REQUIREMENT -
With the pictures set aside, write out all of the data exactly as it stands.

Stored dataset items
==================================================

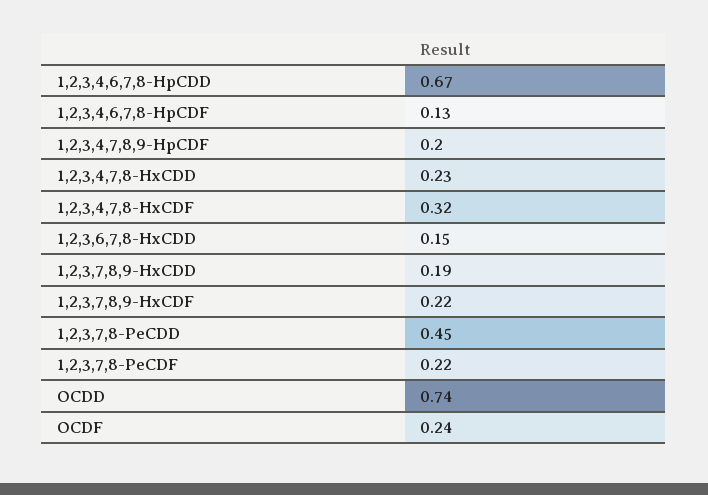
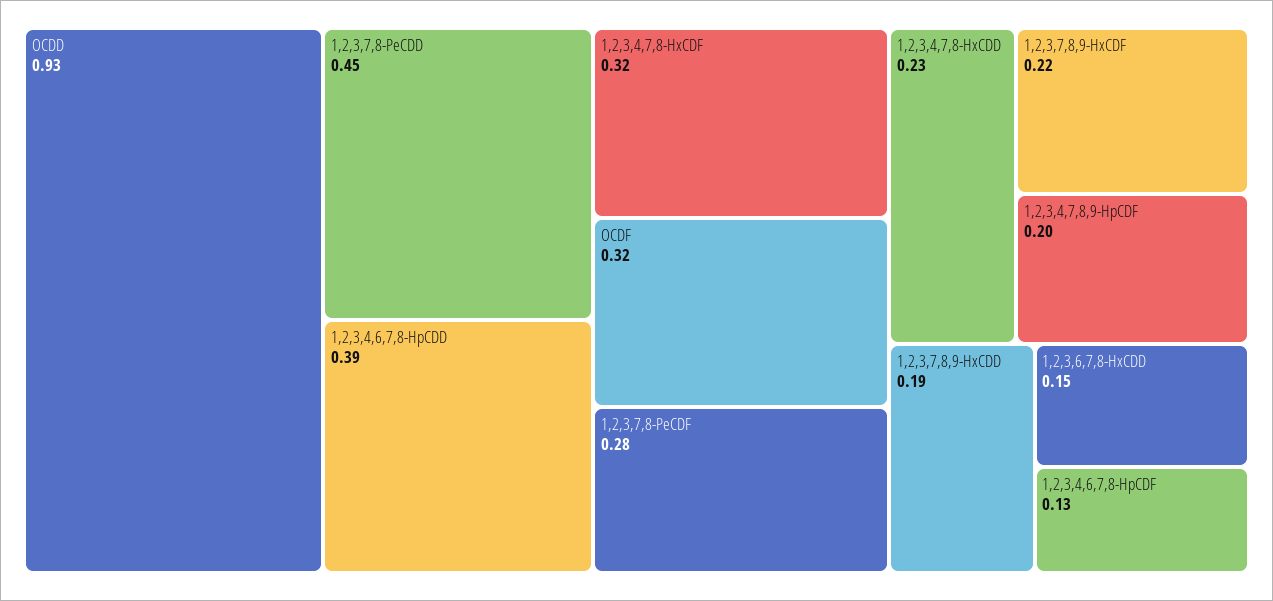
  {
-   "1,2,3,4,6,7,8-HpCDD": 0.67,
+   "1,2,3,4,6,7,8-HpCDD": 0.39,
    "1,2,3,4,6,7,8-HpCDF": 0.13,
    "1,2,3,4,7,8,9-HpCDF": 0.2,
    "1,2,3,4,7,8-HxCDD": 0.23,
    "1,2,3,4,7,8-HxCDF": 0.32,
    "1,2,3,6,7,8-HxCDD": 0.15,
    "1,2,3,7,8,9-HxCDD": 0.19,
    "1,2,3,7,8,9-HxCDF": 0.22,
    "1,2,3,7,8-PeCDD": 0.45,
-   "1,2,3,7,8-PeCDF": 0.22,
+   "1,2,3,7,8-PeCDF": 0.28,
-   "OCDD": 0.74,
+   "OCDD": 0.93,
-   "OCDF": 0.24
+   "OCDF": 0.32
  }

==================================================

RESPONSE -
  {
-   "1,2,3,4,6,7,8-HpCDD": 0.67,
+   "1,2,3,4,6,7,8-HpCDD": 0.39,
    "1,2,3,4,6,7,8-HpCDF": 0.13,
    "1,2,3,4,7,8,9-HpCDF": 0.2,
    "1,2,3,4,7,8-HxCDD": 0.23,
    "1,2,3,4,7,8-HxCDF": 0.32,
    "1,2,3,6,7,8-HxCDD": 0.15,
    "1,2,3,7,8,9-HxCDD": 0.19,
    "1,2,3,7,8,9-HxCDF": 0.22,
    "1,2,3,7,8-PeCDD": 0.45,
-   "1,2,3,7,8-PeCDF": 0.22,
+   "1,2,3,7,8-PeCDF": 0.28,
-   "OCDD": 0.74,
+   "OCDD": 0.93,
-   "OCDF": 0.24
+   "OCDF": 0.32
  }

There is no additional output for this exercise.